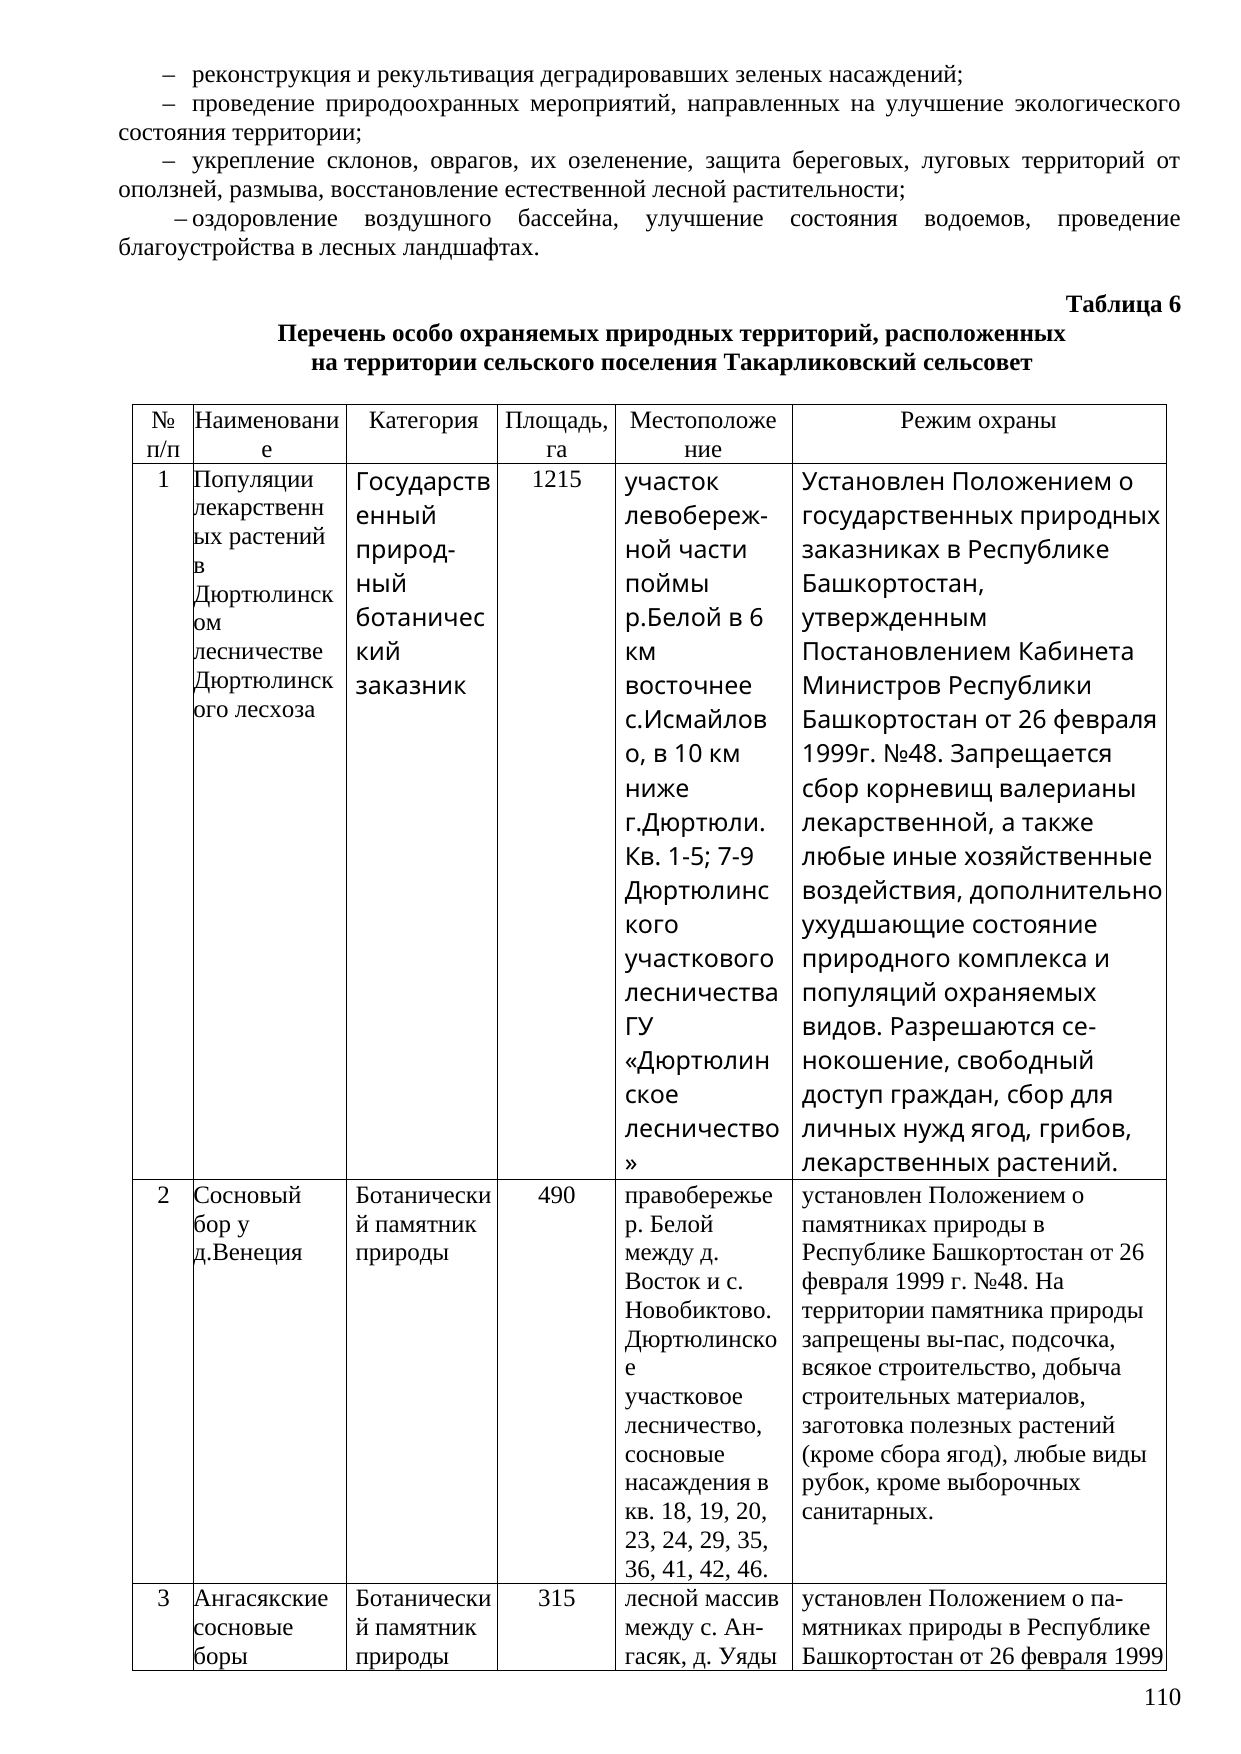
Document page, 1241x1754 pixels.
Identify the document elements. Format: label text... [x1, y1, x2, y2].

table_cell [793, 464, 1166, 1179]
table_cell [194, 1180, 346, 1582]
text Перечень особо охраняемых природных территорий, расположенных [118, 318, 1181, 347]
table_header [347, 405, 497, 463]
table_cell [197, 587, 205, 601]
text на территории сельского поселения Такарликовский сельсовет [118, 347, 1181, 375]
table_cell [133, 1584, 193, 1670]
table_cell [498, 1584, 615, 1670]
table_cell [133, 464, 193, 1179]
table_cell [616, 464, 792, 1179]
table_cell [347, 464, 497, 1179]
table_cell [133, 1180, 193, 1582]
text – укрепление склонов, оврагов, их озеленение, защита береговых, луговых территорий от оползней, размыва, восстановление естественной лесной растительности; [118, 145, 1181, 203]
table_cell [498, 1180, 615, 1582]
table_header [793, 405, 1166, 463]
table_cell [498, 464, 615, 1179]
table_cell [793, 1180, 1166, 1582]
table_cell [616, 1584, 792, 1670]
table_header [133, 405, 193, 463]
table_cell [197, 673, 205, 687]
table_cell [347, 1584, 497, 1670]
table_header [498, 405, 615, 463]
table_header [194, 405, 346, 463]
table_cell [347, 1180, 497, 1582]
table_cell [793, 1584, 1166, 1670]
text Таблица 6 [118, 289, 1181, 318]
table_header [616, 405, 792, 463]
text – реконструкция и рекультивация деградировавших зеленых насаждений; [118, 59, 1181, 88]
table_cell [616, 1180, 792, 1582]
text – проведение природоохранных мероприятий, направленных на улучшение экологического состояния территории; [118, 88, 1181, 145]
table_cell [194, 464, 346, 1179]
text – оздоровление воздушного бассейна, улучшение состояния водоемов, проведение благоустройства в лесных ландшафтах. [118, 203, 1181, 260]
--
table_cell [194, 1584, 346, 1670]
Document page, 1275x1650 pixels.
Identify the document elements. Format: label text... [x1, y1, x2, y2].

◆ Exercise prompt ◆
Where in the records above does the word "pixels" appear? Copy each line that holds it.

◆ Result below ◆
Document page, 1241x1754 pixels.
Document page, 1275x1650 pixels.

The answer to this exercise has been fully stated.